[Extracted page text data]
-.-.-

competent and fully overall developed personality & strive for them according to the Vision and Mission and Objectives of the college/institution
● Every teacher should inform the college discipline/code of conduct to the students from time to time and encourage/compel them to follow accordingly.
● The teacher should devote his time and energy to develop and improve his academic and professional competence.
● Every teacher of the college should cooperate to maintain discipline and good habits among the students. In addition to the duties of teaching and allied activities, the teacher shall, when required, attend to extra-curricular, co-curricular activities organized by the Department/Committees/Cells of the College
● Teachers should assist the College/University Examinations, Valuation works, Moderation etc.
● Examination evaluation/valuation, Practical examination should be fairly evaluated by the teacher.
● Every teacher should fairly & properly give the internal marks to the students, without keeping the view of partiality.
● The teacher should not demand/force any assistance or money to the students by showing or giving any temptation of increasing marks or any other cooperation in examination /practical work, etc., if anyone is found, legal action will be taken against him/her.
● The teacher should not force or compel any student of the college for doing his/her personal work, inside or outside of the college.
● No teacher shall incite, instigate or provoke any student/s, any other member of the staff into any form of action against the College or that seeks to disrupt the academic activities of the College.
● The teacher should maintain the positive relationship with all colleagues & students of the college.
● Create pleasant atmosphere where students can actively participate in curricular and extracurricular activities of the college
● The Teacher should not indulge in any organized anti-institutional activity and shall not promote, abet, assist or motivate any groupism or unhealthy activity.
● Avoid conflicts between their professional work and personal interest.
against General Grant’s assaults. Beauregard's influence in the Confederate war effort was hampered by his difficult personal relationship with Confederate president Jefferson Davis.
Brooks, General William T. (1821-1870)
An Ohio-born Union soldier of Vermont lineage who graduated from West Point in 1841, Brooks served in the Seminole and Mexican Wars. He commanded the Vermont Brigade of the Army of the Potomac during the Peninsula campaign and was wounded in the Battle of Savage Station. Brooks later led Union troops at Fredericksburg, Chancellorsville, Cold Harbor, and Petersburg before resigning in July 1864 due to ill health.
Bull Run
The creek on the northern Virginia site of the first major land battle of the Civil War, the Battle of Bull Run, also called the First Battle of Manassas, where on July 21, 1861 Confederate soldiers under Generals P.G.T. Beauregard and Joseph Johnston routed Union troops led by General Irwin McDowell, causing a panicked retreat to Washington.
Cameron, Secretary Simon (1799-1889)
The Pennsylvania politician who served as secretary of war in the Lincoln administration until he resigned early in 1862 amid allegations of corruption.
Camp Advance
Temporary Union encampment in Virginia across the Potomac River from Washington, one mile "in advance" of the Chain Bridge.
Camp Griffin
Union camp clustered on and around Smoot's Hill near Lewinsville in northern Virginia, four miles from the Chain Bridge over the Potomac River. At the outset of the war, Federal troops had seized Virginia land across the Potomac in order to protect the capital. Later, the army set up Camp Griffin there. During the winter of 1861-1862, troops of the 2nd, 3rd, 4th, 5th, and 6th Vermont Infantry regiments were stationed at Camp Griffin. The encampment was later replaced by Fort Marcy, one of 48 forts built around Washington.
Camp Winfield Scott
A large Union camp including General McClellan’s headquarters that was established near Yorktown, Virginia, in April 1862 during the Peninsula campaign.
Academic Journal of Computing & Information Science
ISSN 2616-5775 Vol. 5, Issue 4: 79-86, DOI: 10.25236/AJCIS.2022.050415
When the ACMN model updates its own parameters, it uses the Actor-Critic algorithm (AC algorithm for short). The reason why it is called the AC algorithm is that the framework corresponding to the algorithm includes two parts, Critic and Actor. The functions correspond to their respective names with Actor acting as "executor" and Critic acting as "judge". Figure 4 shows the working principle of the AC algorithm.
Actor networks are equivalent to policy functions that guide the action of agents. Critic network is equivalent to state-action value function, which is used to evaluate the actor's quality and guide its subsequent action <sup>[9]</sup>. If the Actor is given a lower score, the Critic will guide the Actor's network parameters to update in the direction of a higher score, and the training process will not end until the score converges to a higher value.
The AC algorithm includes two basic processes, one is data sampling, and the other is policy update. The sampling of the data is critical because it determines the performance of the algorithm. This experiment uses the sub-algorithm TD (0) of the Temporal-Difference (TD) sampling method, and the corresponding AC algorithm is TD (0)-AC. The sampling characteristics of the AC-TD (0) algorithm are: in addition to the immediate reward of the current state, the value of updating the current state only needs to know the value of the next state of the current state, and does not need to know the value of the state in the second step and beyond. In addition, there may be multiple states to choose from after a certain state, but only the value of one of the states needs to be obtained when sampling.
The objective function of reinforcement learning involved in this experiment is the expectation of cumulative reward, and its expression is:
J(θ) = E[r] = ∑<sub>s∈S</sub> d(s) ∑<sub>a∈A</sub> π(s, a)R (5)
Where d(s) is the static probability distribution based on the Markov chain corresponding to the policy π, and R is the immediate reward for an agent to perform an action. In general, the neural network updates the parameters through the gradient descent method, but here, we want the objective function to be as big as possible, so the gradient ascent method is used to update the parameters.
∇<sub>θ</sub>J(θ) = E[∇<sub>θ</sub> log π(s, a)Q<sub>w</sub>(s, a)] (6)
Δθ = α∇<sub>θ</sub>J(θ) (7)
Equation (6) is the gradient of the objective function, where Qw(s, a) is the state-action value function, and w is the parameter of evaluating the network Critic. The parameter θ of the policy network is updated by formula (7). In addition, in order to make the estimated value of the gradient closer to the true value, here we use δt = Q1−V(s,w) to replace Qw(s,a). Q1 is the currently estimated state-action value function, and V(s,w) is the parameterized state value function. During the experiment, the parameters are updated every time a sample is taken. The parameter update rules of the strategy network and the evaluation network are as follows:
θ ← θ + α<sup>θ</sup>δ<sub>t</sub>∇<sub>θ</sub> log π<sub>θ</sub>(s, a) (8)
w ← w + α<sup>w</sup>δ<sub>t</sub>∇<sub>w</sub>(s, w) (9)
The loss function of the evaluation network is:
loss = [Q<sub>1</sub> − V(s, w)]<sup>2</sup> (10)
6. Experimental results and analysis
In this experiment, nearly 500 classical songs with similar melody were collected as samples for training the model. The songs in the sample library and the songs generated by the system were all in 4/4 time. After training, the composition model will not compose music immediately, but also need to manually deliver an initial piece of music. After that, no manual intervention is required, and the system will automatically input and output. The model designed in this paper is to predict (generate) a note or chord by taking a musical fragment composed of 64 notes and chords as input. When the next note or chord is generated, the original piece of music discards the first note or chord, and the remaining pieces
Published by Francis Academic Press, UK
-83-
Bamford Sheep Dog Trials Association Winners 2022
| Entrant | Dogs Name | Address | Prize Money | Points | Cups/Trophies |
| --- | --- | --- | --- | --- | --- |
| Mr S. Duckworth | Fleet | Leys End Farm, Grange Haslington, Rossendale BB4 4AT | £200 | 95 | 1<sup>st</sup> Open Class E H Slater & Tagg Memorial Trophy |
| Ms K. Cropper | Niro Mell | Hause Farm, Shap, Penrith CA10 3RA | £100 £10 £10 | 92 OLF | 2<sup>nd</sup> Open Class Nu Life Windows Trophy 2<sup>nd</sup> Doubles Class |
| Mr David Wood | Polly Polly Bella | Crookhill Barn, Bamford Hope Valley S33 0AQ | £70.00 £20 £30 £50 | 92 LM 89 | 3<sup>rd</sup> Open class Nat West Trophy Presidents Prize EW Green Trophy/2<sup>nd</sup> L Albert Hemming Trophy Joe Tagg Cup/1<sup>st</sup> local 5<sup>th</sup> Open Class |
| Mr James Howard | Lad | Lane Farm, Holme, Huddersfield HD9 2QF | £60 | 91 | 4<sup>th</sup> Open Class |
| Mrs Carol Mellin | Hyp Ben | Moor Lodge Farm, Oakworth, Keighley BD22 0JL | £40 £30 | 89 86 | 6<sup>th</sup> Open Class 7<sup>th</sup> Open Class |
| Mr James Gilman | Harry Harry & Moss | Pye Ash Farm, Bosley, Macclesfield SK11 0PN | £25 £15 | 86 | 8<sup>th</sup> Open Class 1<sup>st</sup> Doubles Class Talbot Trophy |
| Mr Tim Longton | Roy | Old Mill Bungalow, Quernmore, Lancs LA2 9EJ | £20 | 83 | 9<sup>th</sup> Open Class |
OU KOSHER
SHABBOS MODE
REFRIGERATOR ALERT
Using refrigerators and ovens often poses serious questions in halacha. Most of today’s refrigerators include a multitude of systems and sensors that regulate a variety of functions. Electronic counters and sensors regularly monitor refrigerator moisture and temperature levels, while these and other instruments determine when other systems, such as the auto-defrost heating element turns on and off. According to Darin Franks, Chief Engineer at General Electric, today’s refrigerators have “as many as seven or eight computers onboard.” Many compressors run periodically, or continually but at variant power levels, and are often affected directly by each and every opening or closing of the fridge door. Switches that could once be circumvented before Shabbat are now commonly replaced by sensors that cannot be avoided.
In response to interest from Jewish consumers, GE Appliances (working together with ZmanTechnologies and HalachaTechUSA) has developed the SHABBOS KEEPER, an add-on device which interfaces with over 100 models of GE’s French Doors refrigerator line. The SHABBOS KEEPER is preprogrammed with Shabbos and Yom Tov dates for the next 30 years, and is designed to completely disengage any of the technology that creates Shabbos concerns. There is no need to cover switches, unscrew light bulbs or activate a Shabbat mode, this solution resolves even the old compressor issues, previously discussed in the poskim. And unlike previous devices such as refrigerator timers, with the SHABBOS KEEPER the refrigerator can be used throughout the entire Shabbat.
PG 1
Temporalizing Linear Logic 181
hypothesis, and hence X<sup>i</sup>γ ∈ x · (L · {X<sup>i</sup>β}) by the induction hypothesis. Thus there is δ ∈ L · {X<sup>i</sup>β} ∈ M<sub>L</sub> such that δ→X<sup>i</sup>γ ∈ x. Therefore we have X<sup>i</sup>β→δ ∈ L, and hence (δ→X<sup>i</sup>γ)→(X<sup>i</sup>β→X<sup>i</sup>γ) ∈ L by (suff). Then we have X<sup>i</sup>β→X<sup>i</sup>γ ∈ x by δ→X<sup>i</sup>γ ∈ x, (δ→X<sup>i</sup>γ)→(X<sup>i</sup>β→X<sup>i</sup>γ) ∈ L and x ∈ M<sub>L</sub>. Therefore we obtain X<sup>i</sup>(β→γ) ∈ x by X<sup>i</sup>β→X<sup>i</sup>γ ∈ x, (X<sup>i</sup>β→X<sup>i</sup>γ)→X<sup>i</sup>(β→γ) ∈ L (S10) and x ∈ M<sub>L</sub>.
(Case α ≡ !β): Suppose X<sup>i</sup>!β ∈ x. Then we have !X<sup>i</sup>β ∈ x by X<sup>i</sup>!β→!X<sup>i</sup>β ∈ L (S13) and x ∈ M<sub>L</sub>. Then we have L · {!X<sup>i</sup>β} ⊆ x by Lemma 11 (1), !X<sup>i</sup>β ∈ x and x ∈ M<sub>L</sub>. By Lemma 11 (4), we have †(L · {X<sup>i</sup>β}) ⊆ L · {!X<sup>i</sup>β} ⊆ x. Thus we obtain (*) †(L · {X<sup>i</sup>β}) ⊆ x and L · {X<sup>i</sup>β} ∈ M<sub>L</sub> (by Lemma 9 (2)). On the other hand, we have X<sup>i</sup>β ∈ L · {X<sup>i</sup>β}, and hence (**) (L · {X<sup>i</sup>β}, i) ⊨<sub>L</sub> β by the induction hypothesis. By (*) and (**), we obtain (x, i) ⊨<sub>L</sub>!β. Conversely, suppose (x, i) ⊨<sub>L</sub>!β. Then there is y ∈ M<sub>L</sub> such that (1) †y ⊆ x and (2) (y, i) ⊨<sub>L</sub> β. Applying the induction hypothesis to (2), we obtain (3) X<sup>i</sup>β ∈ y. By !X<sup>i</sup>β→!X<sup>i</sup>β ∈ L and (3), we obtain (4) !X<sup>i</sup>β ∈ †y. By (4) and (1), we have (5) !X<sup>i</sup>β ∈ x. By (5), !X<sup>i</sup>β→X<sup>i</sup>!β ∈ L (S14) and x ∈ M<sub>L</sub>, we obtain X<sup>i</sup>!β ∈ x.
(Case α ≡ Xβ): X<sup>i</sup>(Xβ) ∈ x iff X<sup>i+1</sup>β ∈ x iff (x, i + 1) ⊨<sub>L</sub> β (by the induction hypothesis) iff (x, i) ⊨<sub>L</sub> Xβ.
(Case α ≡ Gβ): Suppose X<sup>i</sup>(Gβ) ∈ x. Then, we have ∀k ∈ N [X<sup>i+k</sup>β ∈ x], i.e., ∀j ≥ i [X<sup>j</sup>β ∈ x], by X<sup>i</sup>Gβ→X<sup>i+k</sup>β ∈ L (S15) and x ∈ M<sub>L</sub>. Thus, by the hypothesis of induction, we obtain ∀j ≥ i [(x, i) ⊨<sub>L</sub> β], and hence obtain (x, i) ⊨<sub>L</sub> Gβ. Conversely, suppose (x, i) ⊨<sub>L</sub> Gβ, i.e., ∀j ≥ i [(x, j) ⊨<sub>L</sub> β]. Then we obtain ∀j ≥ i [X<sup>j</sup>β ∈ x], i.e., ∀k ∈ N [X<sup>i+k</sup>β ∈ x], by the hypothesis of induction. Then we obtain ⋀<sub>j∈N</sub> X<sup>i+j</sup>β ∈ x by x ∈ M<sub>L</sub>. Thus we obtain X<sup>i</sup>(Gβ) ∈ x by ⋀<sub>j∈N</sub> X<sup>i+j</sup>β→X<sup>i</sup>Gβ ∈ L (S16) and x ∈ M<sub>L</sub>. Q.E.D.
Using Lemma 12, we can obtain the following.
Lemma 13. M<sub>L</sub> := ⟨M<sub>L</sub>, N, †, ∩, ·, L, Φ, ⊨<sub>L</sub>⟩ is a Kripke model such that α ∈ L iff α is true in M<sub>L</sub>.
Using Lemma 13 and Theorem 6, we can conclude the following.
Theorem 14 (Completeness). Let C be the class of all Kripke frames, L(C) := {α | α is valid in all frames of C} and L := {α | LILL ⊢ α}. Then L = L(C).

-.-.-

_GOAL OF THE EXERCISE_. The required output is each line of the entries that contains the word "Potomac".

_TASK RESPONSE_.
An Ohio-born Union soldier of Vermont lineage who graduated from West Point in 1841, Brooks served in the Seminole and Mexican Wars. He commanded the Vermont Brigade of the Army of the Potomac during the Peninsula campaign and was wounded in the Battle of Savage Station. Brooks later led Union troops at Fredericksburg, Chancellorsville, Cold Harbor, and Petersburg before resigning in July 1864 due to ill health.
Temporary Union encampment in Virginia across the Potomac River from Washington, one mile "in advance" of the Chain Bridge.
Union camp clustered on and around Smoot's Hill near Lewinsville in northern Virginia, four miles from the Chain Bridge over the Potomac River. At the outset of the war, Federal troops had seized Virginia land across the Potomac in order to protect the capital. Later, the army set up Camp Griffin there. During the winter of 1861-1862, troops of the 2nd, 3rd, 4th, 5th, and 6th Vermont Infantry regiments were stationed at Camp Griffin. The encampment was later replaced by Fort Marcy, one of 48 forts built around Washington.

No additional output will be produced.